Brief: Return every line from the records below in which the word "image" is found.

[[ Data for analysis open ]]

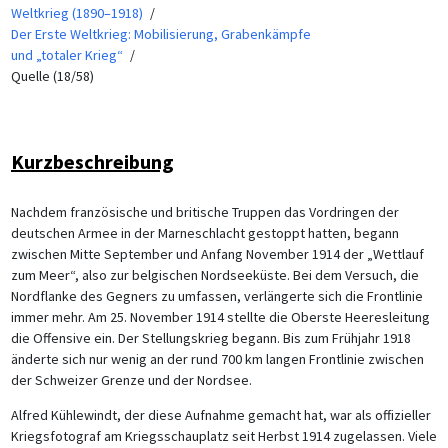
Weltkrieg (1890–1918)
Der Erste Weltkrieg: Mobilisierung, Grabenkämpfe
und „totaler Krieg“
Quelle (18/58)
Kurzbeschreibung
Nachdem französische und britische Truppen das Vordringen der
deutschen Armee in der Marneschlacht gestoppt hatten, begann
zwischen Mitte September und Anfang November 1914 der „Wettlauf
zum Meer“, also zur belgischen Nordseeküste. Bei dem Versuch, die
Nordflanke des Gegners zu umfassen, verlängerte sich die Frontlinie
immer mehr. Am 25. November 1914 stellte die Oberste Heeresleitung
die Offensive ein. Der Stellungskrieg begann. Bis zum Frühjahr 1918
änderte sich nur wenig an der rund 700 km langen Frontlinie zwischen
der Schweizer Grenze und der Nordsee.
Alfred Kühlewindt, der diese Aufnahme gemacht hat, war als offizieller
Kriegsfotograf am Kriegsschauplatz seit Herbst 1914 zugelassen. Viele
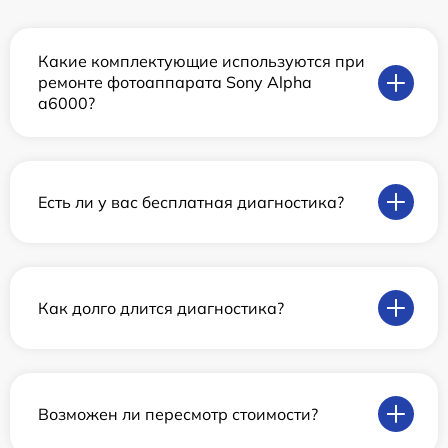
Какие комплектующие используются при
ремонте фотоаппарата Sony Alpha
a6000?
Есть ли у вас бесплатная диагностика?
Как долго длится диагностика?
Возможен ли пересмотр стоимости?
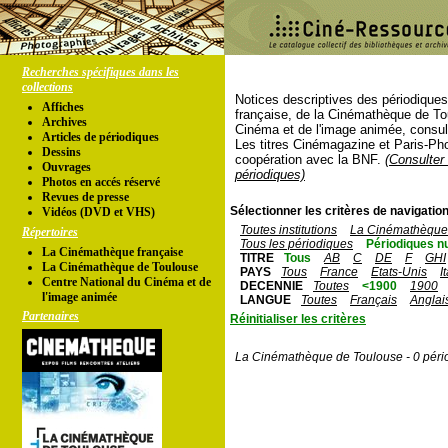
Recherches spécifiques dans les
collections
Notices descriptives des périodique
Affiches
française, de la Cinémathèque de To
Archives
Cinéma et de l'image animée, consul
Articles de périodiques
Les titres Cinémagazine et Paris-Ph
Dessins
coopération avec la BNF.
(Consulter 
Ouvrages
périodiques)
Photos en accés réservé
Revues de presse
Sélectionner les critères de navigation
Vidéos (DVD et VHS)
Toutes institutions
La Cinémathèque 
Répertoires
Tous les périodiques
Périodiques n
La Cinémathèque française
TITRE
Tous
AB
C
DE
F
GHI
La Cinémathèque de Toulouse
PAYS
Tous
France
Etats-Unis
I
Centre National du Cinéma et de
DECENNIE
Toutes
<1900
1900
l'image animée
LANGUE
Toutes
Français
Anglai
Partenaires
Réinitialiser les critères
La Cinémathèque de Toulouse - 0 péri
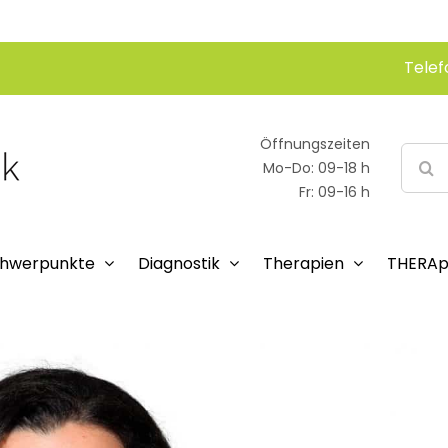
Telef
Öffnungszeiten
Suche
Mo-Do: 09-18 h
nach:
Fr: 09-16 h
hwerpunkte
Diagnostik
Therapien
THERAp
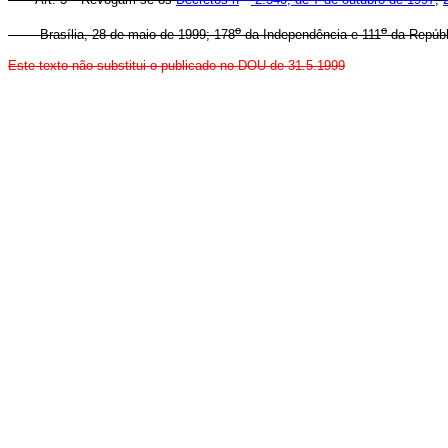
o
o
Brasília, 28 de maio de 1999; 178
da Independência e 111
da Repúbl
Este texto não substitui o publicado no DOU de 31.5.1999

[[ Data for analysis closed ]]

Answer box:
Cinéma et de l'image animée, consul
l'image animée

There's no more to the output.